Ohio governor signs 20-week abortion ban, vetoes heartbeat bill

By Matt Hadro

At the same time, he vetoed the “heartbeat bill” passed by the state’s legislature, which would have outlawed abortions once a baby’s heartbeat has been detected.

“By signing S.B. 127, the 20-week ban, Governor Kasich will save hundreds of unborn lives each year and he positioned the state of Ohio to directly challenge Roe v. Wade,” Mike Gonidakis, President of Ohio Right to Life, stated.

The bill “was nationally designed to be the vehicle to end abortion in America,” he added. “It challenges the current national abortion standard and properly moves the legal needle from viability to the baby’s ability to feel pain.”

Gov. Kasich signed the state’s Pain-Capable Unborn Child Protection Act on Dec. 13, making Ohio the 18th state since 2010 to enact a ban on abortions performed after 20 weeks of pregnancy. Exceptions would exist for cases of babies conceived through rape or incest, or where the life of the mother is deemed to be at stake.

Although some pro-lifers, like the group Susan B. Anthony List, had also supported the heartbeat bill, Ohio Right to Life asked Kasich not to sign it because courts had overturned similar legislation in other states and the Supreme Court had not agreed to hear those cases.

“Legal scholars believe that asking the Court to entertain a third heartbeat law at this time would cause irreparable harm to the pro-life movement,” Gonidakis said.

Susan B. Anthony List has been working to have the Pain-Capable bill passed at the state and federal levels. President-elect Donald Trump promised on the campaign trail that he would sign a 20-week abortion ban into law if it passed through Congress.

Such legislation will “humanize our law,” Marjorie Dannenfelser, president of the group, insisted.
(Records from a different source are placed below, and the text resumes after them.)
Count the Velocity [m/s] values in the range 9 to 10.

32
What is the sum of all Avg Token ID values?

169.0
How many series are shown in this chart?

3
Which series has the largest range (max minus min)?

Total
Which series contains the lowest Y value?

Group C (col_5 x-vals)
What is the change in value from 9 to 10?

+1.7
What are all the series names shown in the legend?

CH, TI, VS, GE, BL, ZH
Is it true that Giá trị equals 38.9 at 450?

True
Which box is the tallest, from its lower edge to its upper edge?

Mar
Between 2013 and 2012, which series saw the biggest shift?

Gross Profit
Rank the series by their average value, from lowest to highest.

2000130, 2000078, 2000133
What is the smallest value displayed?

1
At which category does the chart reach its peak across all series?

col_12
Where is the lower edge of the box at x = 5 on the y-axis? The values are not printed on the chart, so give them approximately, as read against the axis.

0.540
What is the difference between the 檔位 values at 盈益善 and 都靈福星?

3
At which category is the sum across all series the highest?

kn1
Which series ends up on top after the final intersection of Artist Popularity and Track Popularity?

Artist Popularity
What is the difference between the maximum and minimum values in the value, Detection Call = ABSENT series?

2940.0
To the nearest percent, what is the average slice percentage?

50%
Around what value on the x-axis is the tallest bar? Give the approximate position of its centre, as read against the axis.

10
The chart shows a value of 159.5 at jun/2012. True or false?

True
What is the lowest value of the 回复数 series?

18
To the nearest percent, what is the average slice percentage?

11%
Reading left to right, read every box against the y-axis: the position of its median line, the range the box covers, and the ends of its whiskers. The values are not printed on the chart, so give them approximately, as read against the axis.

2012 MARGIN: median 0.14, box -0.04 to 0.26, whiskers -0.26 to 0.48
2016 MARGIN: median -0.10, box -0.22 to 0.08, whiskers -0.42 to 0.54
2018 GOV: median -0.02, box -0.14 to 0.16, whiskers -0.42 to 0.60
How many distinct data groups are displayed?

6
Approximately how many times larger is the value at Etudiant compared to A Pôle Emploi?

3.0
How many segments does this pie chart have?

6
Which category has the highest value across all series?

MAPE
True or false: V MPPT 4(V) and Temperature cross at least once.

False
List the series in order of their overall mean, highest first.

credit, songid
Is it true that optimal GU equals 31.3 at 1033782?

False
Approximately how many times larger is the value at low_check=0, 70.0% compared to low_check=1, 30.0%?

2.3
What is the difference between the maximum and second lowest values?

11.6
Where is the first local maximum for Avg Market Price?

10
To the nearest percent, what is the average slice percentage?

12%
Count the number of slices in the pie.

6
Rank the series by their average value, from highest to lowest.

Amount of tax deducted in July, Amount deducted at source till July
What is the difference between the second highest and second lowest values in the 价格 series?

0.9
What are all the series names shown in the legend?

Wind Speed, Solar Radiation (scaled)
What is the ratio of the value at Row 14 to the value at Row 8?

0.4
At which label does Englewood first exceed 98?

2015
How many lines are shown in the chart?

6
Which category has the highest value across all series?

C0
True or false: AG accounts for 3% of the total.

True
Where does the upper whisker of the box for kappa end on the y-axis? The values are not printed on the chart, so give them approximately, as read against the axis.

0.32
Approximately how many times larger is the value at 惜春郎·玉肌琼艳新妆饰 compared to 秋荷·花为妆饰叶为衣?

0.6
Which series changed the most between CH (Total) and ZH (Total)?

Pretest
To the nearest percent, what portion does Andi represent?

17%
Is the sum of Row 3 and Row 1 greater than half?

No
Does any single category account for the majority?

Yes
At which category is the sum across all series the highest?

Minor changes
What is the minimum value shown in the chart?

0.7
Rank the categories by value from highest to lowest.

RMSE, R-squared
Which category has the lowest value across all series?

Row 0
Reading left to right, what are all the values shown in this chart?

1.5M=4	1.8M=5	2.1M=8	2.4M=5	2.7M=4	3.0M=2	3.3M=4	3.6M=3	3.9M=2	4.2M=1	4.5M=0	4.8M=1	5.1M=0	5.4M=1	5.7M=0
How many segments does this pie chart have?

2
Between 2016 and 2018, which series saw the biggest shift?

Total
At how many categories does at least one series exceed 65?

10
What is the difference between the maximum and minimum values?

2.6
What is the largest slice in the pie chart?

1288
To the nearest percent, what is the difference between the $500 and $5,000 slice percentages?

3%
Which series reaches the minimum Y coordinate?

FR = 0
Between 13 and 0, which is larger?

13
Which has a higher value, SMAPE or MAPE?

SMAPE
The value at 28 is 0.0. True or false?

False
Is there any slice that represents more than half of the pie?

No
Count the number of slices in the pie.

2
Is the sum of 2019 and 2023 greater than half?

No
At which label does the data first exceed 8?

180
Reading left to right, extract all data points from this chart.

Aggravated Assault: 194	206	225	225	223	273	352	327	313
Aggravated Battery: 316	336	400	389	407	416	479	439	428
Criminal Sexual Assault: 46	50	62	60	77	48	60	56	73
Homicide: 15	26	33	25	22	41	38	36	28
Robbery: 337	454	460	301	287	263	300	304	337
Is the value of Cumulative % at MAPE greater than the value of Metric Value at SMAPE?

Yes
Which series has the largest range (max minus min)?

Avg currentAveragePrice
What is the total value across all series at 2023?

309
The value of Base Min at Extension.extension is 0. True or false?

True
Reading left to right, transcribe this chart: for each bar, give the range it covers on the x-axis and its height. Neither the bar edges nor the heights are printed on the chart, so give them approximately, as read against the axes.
She said it was in accord “with public opinion, science, and basic human decency.”

The science shows that these unborn babies can feel pain and can even survive delivery at around 20 weeks after fertilization, the Charlotte Lozier Institute, the research arm of Susan B. Anthony List, says.

“Fetal surgeons recognize unborn babies as patients,” they stated in a 2015 fact-sheet. “Perinatal medicine now treats unborn babies as young as 16 weeks post-fertilization (18 weeks gestation). Pain medication for unborn patients is routinely administered as standard medical practice.”

And “the leading textbook on clinical anesthesia” notes that babies as young as 18 weeks gestation can have a physiochemical stress response to noxious stimuli,” they added.

The U.S. House passed a Pain-Capable bill in 2015, but it failed to receive the 60 votes necessary to advance in the Senate.

It’s also popular legislation, Dannenfelser has said. “Americans reject the status quo of abortion on-demand, especially painful late-term abortions,” she stated.

A poll published by Susan B. Anthony List that was conducted on Election Day showed 64 percent of registered voters who participated in the elections supported a ban on abortions after 20 weeks with exceptions for cases of rape, incest, or when the life of the mother was at stake.

In 2013, a Washington Post/ABC News poll found that 56 percent of respondents favored legal abortion “without restriction” up to 20 weeks and not 24 weeks. An NBC News/Wall Street Journal poll revealed later that year that more Americans supported a 20-week ban than opposed it.

A Knights of Columbus/Marist poll released earlier in 2016 showed 80 percent of respondents supporting limiting legal abortion to the first trimester of pregnancy.